Na retaguarda a situação era diferente: quem ficou queria notícias frequentes do seu combatente querido, de modo a amenizar a sua insegurança quanto à verdade da situação. Vivia como se ele estivesse constantemente em perigo, isto é, nunca poderia saber se ele estava doente, ferido ou morto quando nele pensava ou quando para ele escrevia.
Ver, como eu vi, um monte de cartas dirigidas a quem tinha falecido umas horas antes, é coisa que não se esquece. Foi uma visão brutal que me ficou marcada para sempre. Hoje me penitencio pelo sofrimento que provoquei junto dos meus entes queridos com as minhas falhas em dar notícia. Tenho a certeza que teria mitigado algum do sofrimento que a minha ausência lhes provocava.
Termos alguém muito querido numa situação perigosa, sem notícias dele em tempo real e sem se poder fazer nada para o proteger, deve ser amargurante: sempre à espera, qual lotaria “a contrario”, ansiando que os números sorteados não nos contemplem com um “prémio” de desastre, qualquer que ele seja, desde a “terminação” à “taluda”.
Segue-se um exemplo, na parte que me diz respeito:
Vale de Figueira, 27. Set. 1965
(… … …)
Vou-me contentando com as tuas notícias (embora poucas) (…). Depois, se não dizes mais nada, (…), que hei-de eu fazer? Levar a mal e zangar-me? Não. Não seria razoável. Então que fazer? (…) analisar bem a situação em que te encontras para não me atormentar a imaginar, (…) problemas onde os não há.
(… … …)
Vale de Figueira, 5. Out. 1965
(… … …)
Temo a distância. E eu, (…) nem sempre sei (…) manter a calma, agir com condescendência e benevolência que sempre me foram peculiares para [com ] o teu procedimento, (…). Por vezes o sofrimento torna-nos duros, incomunicáveis e sobretudo incompreensíveis. Mas (…), continua a dar-me notícias quando e como te for possível.
(… … …)
Lisboa, 18 – Outubro – 1965
( … … … )
As saudades são muitas, meu amor. É justamente quando preparo tudo para me dedicar à leitura ou para te escrever que o sossego e o isolamento do meu quarto avivam a lembrança de tudo o que me deixou. Essas recordações surgem mais nítidas, mais agudas, e fico liquidada.

══════════════════════════════

INSTRUÇÃO 1: Segundo o excerto, que visão ficou marcada para sempre em quem o escreve?
INSTRUÇÃO 2: Devolve do excerto, sem alterações, o trecho que começa em "Vou-me contentando com" e termina em "onde os não há.".
INSTRUÇÃO 3: Resume o excerto em duas frases.
As linhas seguintes são material à parte, sem relação com o excerto.

EXCERTO DE DADOS:
══════════════════════════════

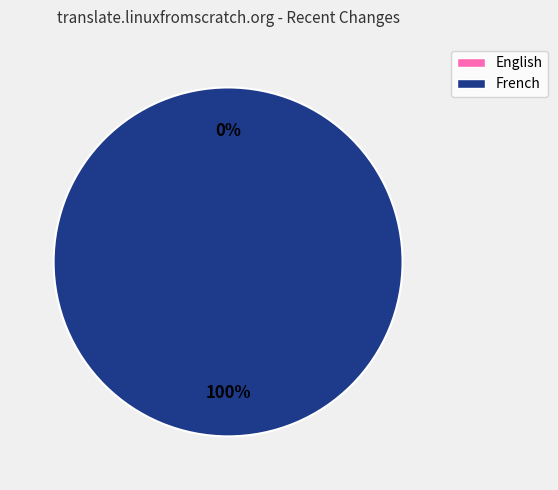

What is the largest slice in the pie chart?

French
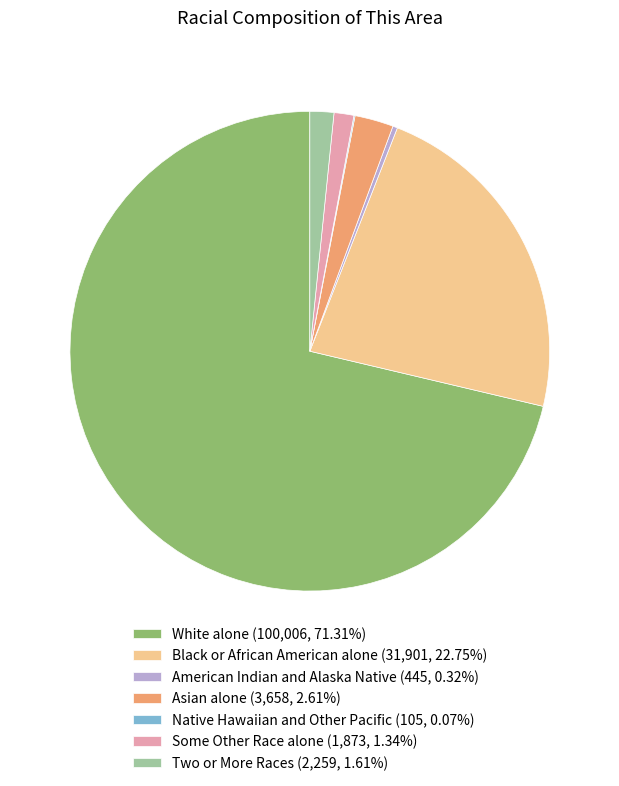

What is the majority slice?

White alone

══════════════════════════════

RESPOSTA ESCRITA 1: Um monte de cartas dirigidas a quem tinha falecido umas horas antes.

RESPOSTA ESCRITA 2:
Vou-me contentando com as tuas notícias (embora poucas) (…). Depois, se não dizes mais nada, (…), que hei-de eu fazer? Levar a mal e zangar-me? Não. Não seria razoável. Então que fazer? (…) analisar bem a situação em que te encontras para não me atormentar a imaginar, (…) problemas onde os não há.

RESPOSTA ESCRITA 3: Na retaguarda, quem ficava queria notícias frequentes do combatente e vivia como se ele estivesse sempre em perigo, e quem escreve penitencia-se pelo sofrimento que causou aos seus ao falhar em dar notícias. Seguem-se passagens de cartas de 1965, escritas em Vale de Figueira e em Lisboa, que falam das poucas notícias, do receio da distância e das saudades.